Tuesday, March 14, 2006

PERSONAL PERSPECTIVE / Child labor beneath our feet

PERSONAL PERSPECTIVE / Child labor beneath our feet: "PERSONAL PERSPECTIVE
Child labor beneath our feet
Louis Freedberg

Monday, March 13, 2006

IT' WAS AN UNEXPECTED, even odd, question for a rug designer to pose.

"Would you want an 8-year-old painting your house?" asked Alice Keshishian, owner of Carpets of Imagination in Petaluma.

Probably not, even if I could get the job done at a deeply discounted price.

Yet most of us probably wouldn't give a second thought to buying a rug made with the delicate, and overworked, hands of children as young as 6. Until recently, it would have been easy to claim ignorance about the pervasive and mostly hidden use of abusive child labor in the handmade carpet business.

No longer. A growing number of designers, importers and retail outlets in the Bay Area, including Keshishian, have linked up with Rugmark, a nonprofit organization that for a decade has been working to get children out of the rug trade. A Rugmark label on a rug certifies that no tiny hands were involved in making it. (For the full list of Bay Area Rugmark outlets, go to www.rugmark.org.)

If you think you got a good deal on a rug, there's a good chance it was produced with the help of poorly paid children, if they were paid at all. Some children work as virtual slaves called "apprentices" in return for one meal a day and a place to sleep. Sometimes, parents accept a fee to "loan" their child to a loom owner.

Today, an estimated 300,000 children are toiling in the rug trade in Pakistan, India and Nepal alone. Those three countries account for half of the $1.2 billion in sales of handmade rugs in the United States.

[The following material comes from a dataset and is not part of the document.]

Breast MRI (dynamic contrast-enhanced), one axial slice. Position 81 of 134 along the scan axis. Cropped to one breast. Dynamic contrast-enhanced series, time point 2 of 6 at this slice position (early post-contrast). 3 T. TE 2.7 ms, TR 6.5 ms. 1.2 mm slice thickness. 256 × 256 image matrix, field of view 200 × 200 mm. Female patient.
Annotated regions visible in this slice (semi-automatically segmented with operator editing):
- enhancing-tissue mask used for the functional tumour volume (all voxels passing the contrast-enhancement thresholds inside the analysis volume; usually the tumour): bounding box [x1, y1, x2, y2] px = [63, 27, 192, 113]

I can hear the groans now. Free-trade coffee. Dolphin-safe tuna. Now I have to feel guilty about enjoying the rug in my living room?

Well, probably.

Until now, it would have been possible to plead ignorance. But now all we have to do is look for the Rugmark label, which certifies that a rug has not been tainted with child labor. Rugmark inspectors follow up, making unannounced visits to make sure no children have been lured back to the looms. If necessary, they are "rescued" from servitude and placed in a network of schools, rehabilitation centers and child-care centers Rugmark has set up.

The goal is "not just getting kids off the looms, but turning their lives around as well," explained Avner Lapovsky of Sloan Miyasato at the San Francisco Design Center, which carries rugs with the Rugmark label.

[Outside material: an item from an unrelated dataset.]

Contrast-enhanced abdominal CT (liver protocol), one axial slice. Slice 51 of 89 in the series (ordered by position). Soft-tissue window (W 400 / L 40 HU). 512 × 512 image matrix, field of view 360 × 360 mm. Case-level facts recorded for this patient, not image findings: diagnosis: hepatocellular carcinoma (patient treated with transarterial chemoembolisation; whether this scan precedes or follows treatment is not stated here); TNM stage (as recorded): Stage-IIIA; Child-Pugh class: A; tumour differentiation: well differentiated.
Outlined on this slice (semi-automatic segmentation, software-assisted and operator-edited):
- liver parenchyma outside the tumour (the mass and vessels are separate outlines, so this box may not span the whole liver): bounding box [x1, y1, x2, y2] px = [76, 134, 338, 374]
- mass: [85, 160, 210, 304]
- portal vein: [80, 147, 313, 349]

Some of Rugmark's income comes from a small fee paid by exporters and importers totaling 1/2 percent of the retail value of the carpet. That adds negligibly to the cost. "On a $2,000 rug, the cost of making sure kids aren't exploited is about $10," says Nina Smith, executive director of Rugmark USA. Other support comes from foundations such as the Skoll Foundation in Palo Alto, established by Jeffrey Skoll, the founding president of eBay. Last year, Rugmark received one of the foundation's "social entrepreneurship" awards, along with a three-year grant to support its work.

The number of kids in the rug trade has dropped by 70 percent over the past decade. But there's still a long way to go. Last year, rugs with the Rugmark label had a retail value of about $30 million. But that represents only 1 1/2 percent of the handmade-rug market in the United States.

In January, Rugmark launched a national campaign, initially focusing on New York and San Francisco. The goal: to increase rugs with the Rugmark label to 7 percent of the U.S. market over the next three years, and to 15 percent over the next decade. Smith believes that once 15 percent of the rug industry is liberated from child labor that will have a cascading effect on the entire industry. "If we're successful, we'll be able to say that we have literally wiped out child servitude from the rug industry," she said.

Ultimately, it will be up to consumers, such as you and me, to pitch in. The greatest impact, says Stephen Miller, the owner of Stephen Miller Galleries in Menlo Park, "will come from the customer asking for rugs made without child labor."